Background: Machinists frequently work to a precision of 1/1000 inch. The nearest binary approximation of this is 1/1024. A machine tool control system might be built using 32 bit fixed point binary numbers with 22 bits in the integer part and 10 bits in the fractional part.
a) As a Hawk assembly language programmer, you want to load a dimension of one inch into R3. What constant do you use?
(0.7 points) LIL R3,_1024___________________

4/7 got this. A few insisted on giving the answer in binary instead of an obvious number base such as decimal or hex.

b) As a Hawk assembly language programmer, you want to load a dimension of 10.5 inches into R3. What constant do you use?
(0.7 points) LIL R3,_#2A00__________________

1/5 got this. The variety of wrong answers was impressive.

c) You just multiplied the height and width of a part to get its area, using the Hawk monitor TIMESU routine. How many bits are there in the fractional part of the result?
(0.7 points) __20___________________________

1/4 got this. There was little partial credit.

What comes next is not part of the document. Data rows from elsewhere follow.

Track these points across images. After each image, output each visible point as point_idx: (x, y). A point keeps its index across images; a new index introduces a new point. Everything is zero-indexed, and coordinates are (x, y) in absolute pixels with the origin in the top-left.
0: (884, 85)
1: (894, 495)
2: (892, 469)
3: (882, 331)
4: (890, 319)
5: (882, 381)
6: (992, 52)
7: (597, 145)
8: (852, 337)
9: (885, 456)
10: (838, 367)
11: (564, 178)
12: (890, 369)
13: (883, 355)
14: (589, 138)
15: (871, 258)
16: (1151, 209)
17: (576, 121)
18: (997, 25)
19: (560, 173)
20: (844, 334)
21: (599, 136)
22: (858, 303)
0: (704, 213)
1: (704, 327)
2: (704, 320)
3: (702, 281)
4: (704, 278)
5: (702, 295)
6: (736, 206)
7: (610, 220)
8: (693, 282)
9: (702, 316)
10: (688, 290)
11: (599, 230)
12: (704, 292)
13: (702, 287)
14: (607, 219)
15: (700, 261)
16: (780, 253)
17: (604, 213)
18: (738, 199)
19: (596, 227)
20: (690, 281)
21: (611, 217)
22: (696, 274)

d) R3 contains a dimension as an integer count of 64ths of an inch. You want to convert it so that it is in fixed-point fractional inches with 10 places after the point. This can be done with one Hawk machine instruction:
(0.7 points) __SL______R3,4_________________

Only a few got this; among those who got partial credit, 1/3 had the wrong shift instruction, while 3/5 had the wrong shift count.
Background: Consider this bit of digital logic:
a = b or c
b = a and d
a) Draw the logic diagram:
(0.7 points)

6/7 drew a good diagram.

b) It is a flipflop. What inputs allow it to remember?
(0.7 points) c = __0______ d = __1______

1/2 got this, 1/4 got d right, but wanted c to be 1.

b) How can you force the a output to 1
(0.7 points) c = __1______ d = __1______

1/3 got this; among those who got partial credit, 1/5 thought d was a "don't care" value and even more thought that either c or d could be zero.

b) How can you force the a output to 0
(0.7 points) c = __0______ d = __0______

5/7 got this, while abgout 1/5 thought either c or d should be one.